> [Text block]
▶

The fact that its capital borrowing is being reintroduced or is in the 2015 to 2021 period is a positive thing. It is necessary to consider how the borrowing is being used, especially if it is being used for more conventional infrastructure investments or for areas that can perhaps produce more employment opportunities.

Can milestones and targets within the planning process be made to better fit GDP, productivity and other targets?

Professor Gooch

We perhaps need to consider the role of Scottish Water and the Scottish water industry as a whole, using the concept of the hydro nation. As we all know, the hydro nation means looking to improve productivity and employment through a combination of activities on a national basis and on an international basis. It is important to consider the role of Scottish Water within that movement. As I said a few minutes ago, it is necessary to encourage and develop co-operation between SMEs and the research institutes in order to achieve that. My experience of the hydro nation is that it is moving in that direction, but it needs to be encouraged to move faster.

The budget includes £5 million for research into water development. How do you see that developing? What success measures or milestones are envisaged? How will they be reported?

Professor Gooch

The various milestones can be different. In this case, we are mostly talking about applied research, rather than basic research. We are considering how it can be used to develop opportunities for income and especially for co-operation.

There are two issues at stake. First, there is the technological aspect of the water industry. Improvements in simple technologies are necessary around the world, not complicated technologies that can break down after six months. The second issue around how the investment inf research might be useful involves examining Scotland’s rather specific governance system as far as water is concerned. I would say that it is a matter not of exporting that system—I do not think that it is possible to export a governance system—but of using the experiences from it to encourage or assist other countries to move in a similar direction. I obviously do not mean simply placing that governance system somewhere else.

To summarise, the research funding could be useful in the two aspects of technology and governance.

That is interesting.

Professor Thomson

It is difficult to evaluate what Scottish Water does on its own, as it is part of a wider regulatory system. It is restricted in some of the things that it does. It appears to be blocking certain types of planning because it has a responsibility to charge, so you need to focus on Scottish Water, but there are other institutions surrounding it that affect its ability to react. Perhaps one reason why it has to borrow money is because it is not allowed to charge more or less, as that is a function of the pricing mechanism. In looking at water, it is important to look at the wider governance network of systems rather than concentrate on a single institution, because a change at one level—for example, a decision to cut the price of water to consumers—will have an impact on how well Scottish Water can do other things. When you look at water, the package is important, rather than a single institution.

◀

> [Task 1] In the Scottish Water transcript, how much does the budget include for research into water development?
> [Task 2] Please carry on the Scottish Water transcript, starting after its final sentence.

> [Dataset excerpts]
▶

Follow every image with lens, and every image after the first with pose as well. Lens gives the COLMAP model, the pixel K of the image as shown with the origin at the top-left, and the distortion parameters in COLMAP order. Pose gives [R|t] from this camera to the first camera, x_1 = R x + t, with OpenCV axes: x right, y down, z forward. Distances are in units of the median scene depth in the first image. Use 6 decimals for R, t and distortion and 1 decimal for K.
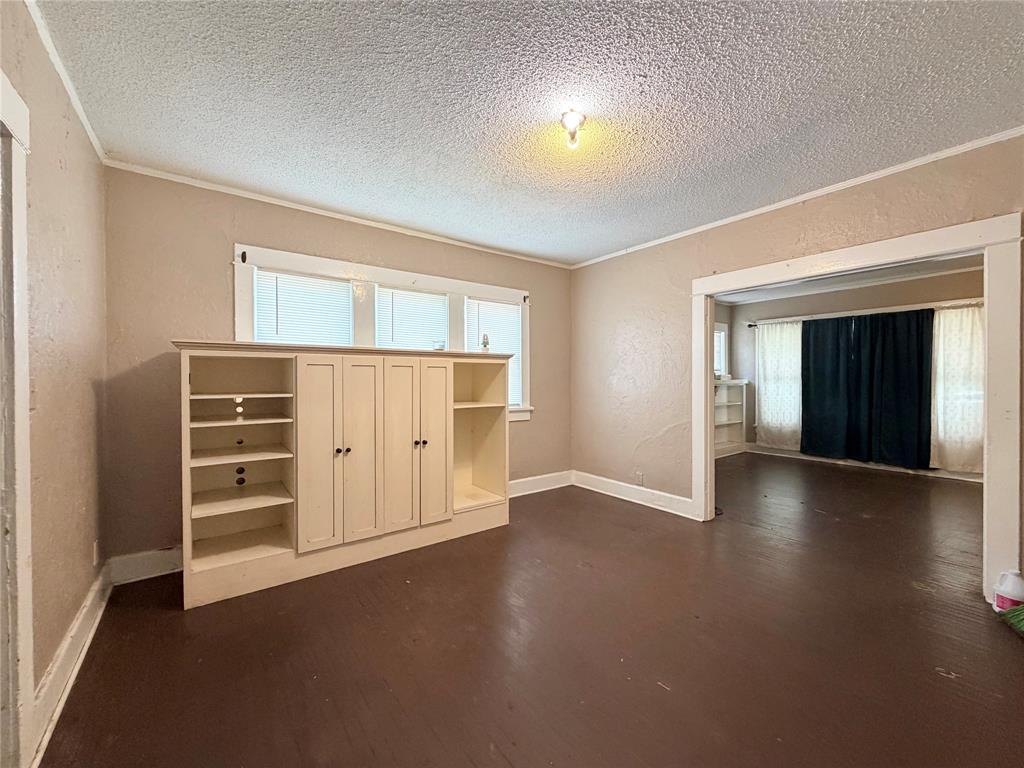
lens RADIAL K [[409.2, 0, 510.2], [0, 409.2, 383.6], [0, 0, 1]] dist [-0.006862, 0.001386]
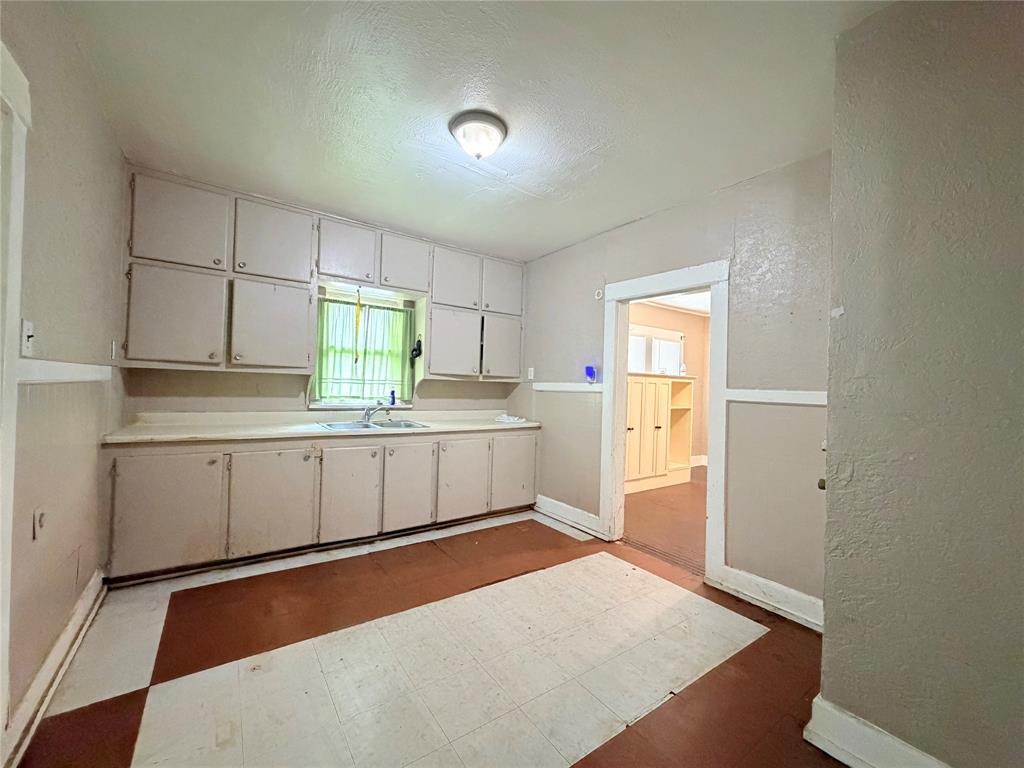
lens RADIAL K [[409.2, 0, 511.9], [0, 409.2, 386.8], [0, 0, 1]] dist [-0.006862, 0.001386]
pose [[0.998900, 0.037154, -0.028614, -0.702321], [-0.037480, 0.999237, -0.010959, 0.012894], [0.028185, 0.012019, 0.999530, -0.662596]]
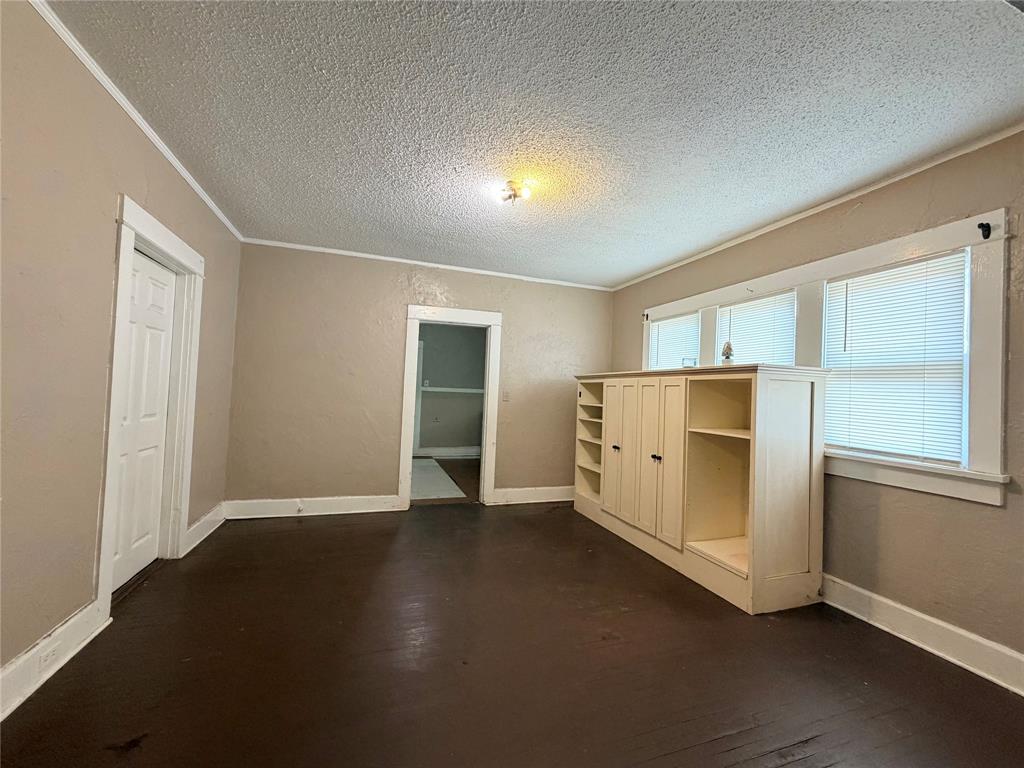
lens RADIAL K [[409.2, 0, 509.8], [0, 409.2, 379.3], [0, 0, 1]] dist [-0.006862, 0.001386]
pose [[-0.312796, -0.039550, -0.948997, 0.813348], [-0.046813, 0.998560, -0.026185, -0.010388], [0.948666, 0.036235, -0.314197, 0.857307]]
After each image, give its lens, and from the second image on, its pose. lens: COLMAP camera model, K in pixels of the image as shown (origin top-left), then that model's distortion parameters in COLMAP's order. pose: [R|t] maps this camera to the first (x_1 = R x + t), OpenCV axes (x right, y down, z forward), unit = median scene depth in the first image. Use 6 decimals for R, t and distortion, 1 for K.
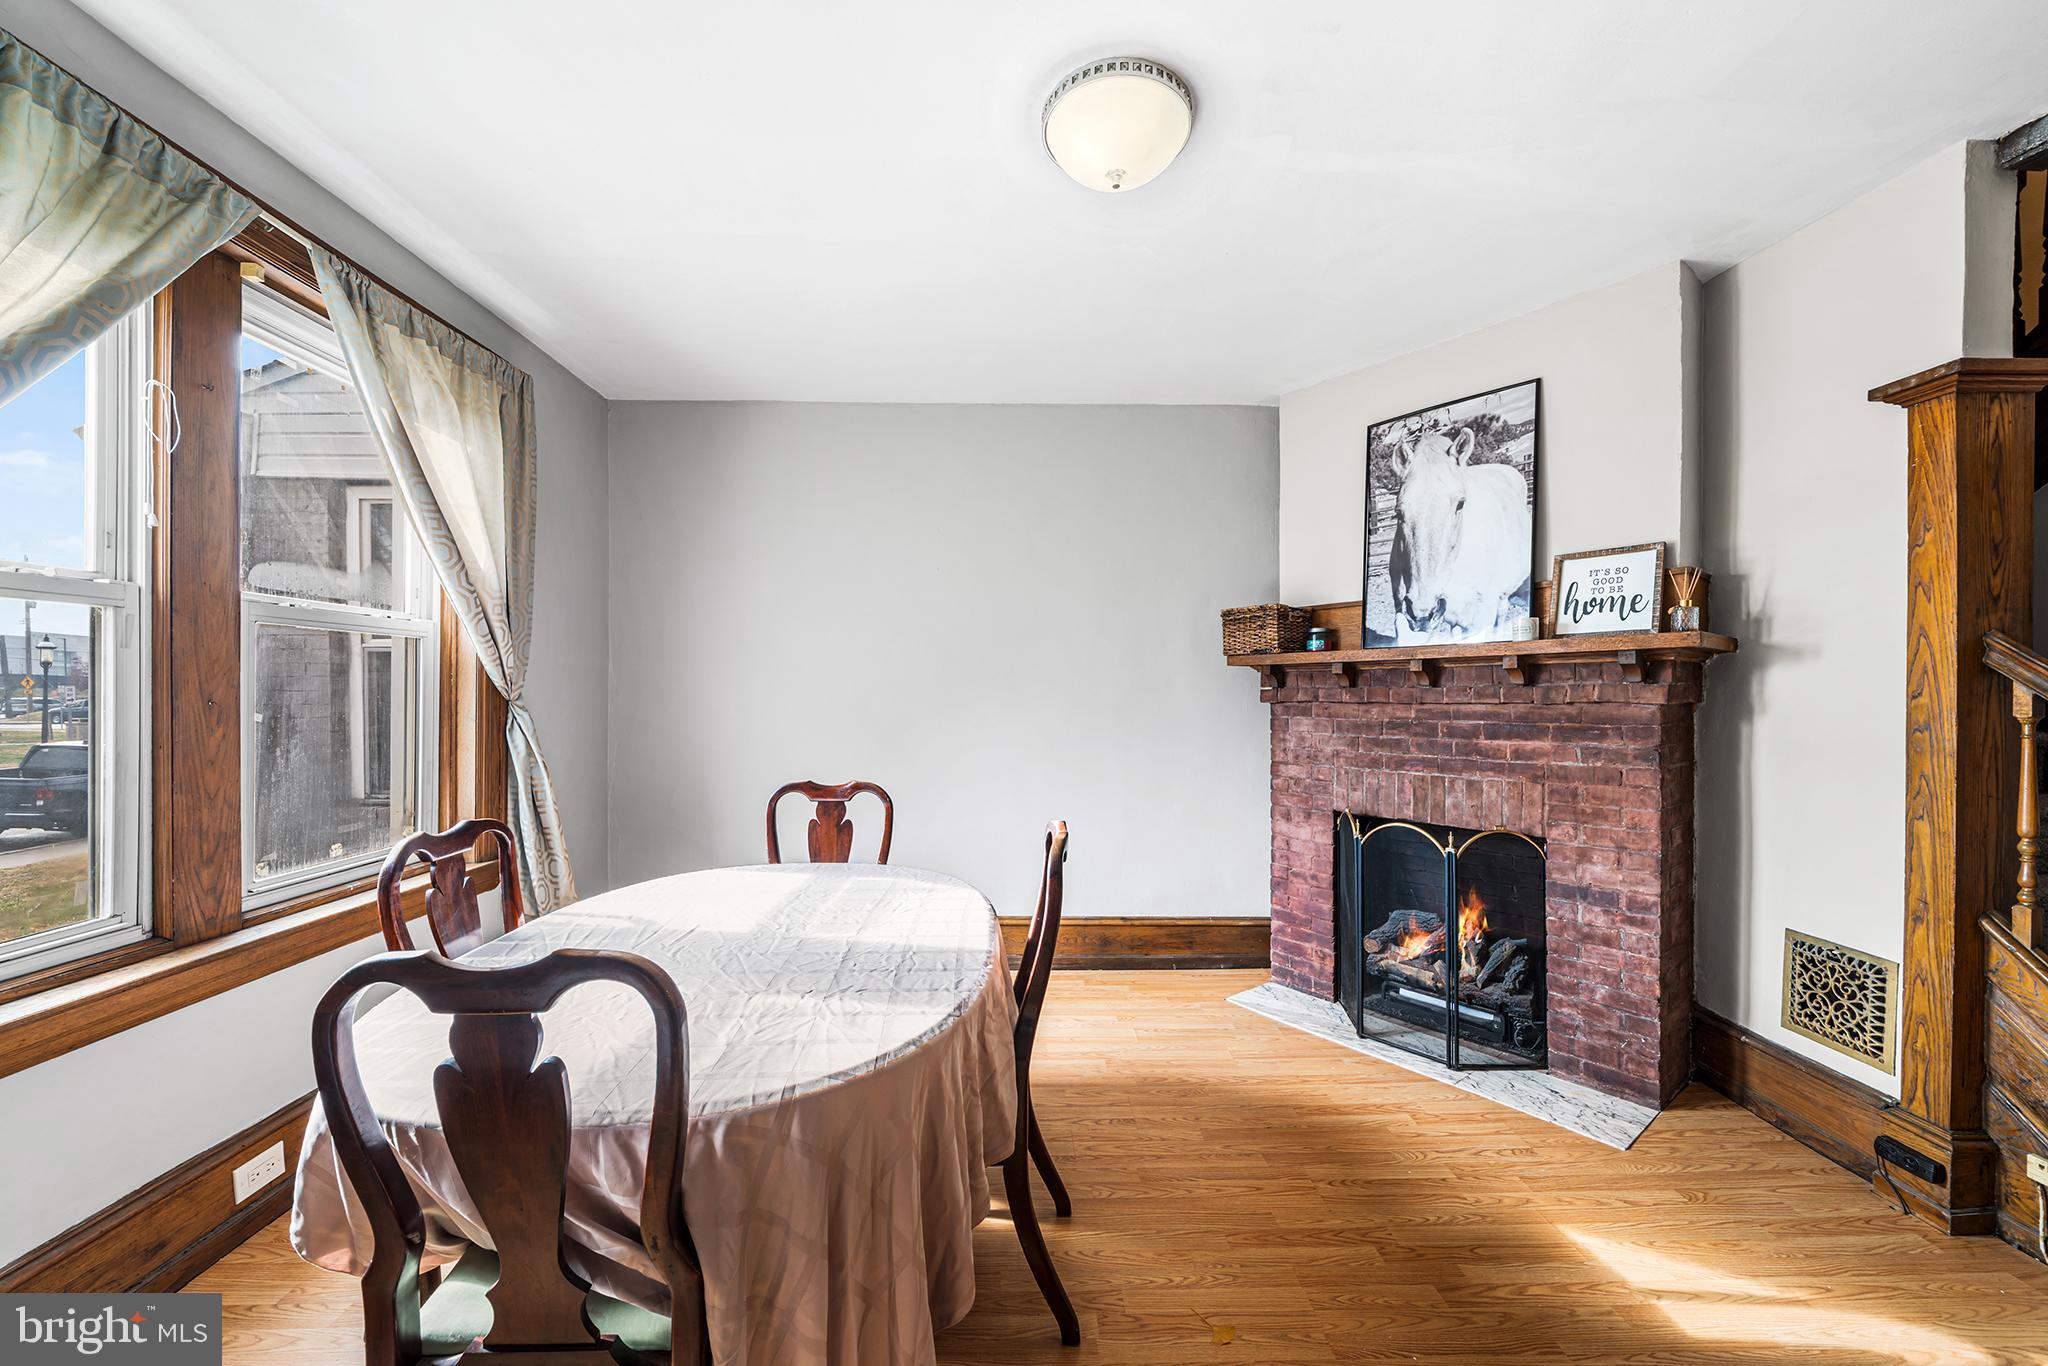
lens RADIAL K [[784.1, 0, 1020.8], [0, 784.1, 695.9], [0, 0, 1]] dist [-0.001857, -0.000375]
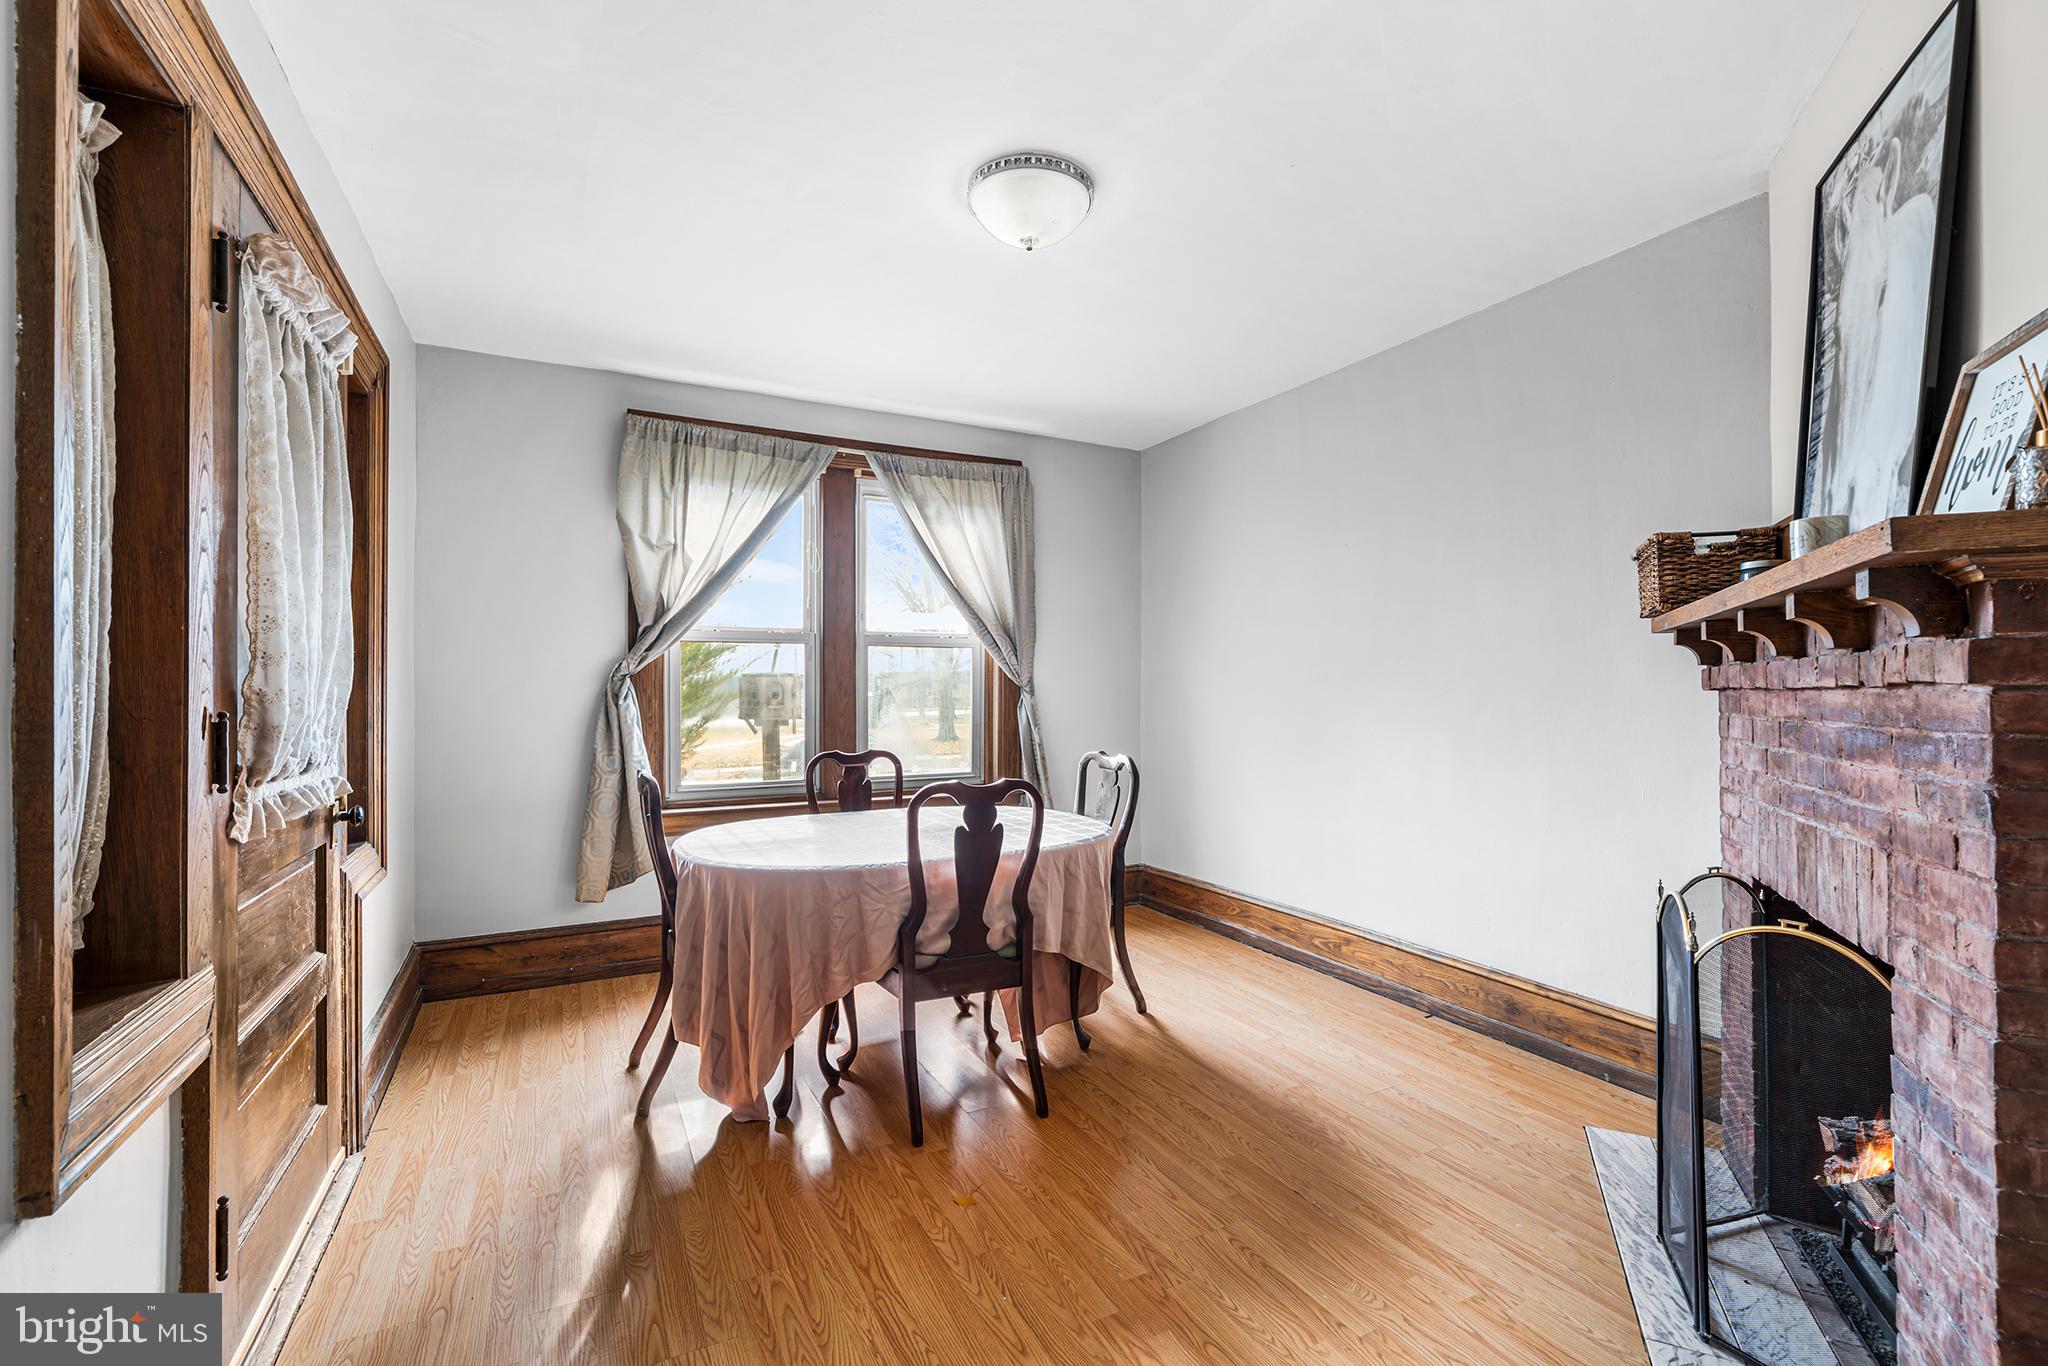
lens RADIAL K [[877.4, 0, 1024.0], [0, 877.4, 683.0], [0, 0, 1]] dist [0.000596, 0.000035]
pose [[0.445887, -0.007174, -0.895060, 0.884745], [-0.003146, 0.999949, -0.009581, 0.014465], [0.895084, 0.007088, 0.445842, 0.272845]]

◀

> [Response box 1] £5 million.

> [Response box 2]
11:15

Professor Gooch

It is interesting that Scottish Water has Scottish Water Horizons and Scottish Water International, which are part of the system, although they are independent, and they are actually taking on the tasks that I described. One is looking at technical innovations and the other is looking at international co-operation. Scotland has a lot of potential to develop both those aspects of water—the technological and governance aspects.

The Convener

If there are no further comments on water, we will move on to digital, which we have covered a bit already.

Is it right to have an indicator simply on improving digital infrastructure? Should there perhaps be two separate indicators—one that deals with the delivery of public services and another that deals with the uptake of digital in the wider economy and in rural areas in particular?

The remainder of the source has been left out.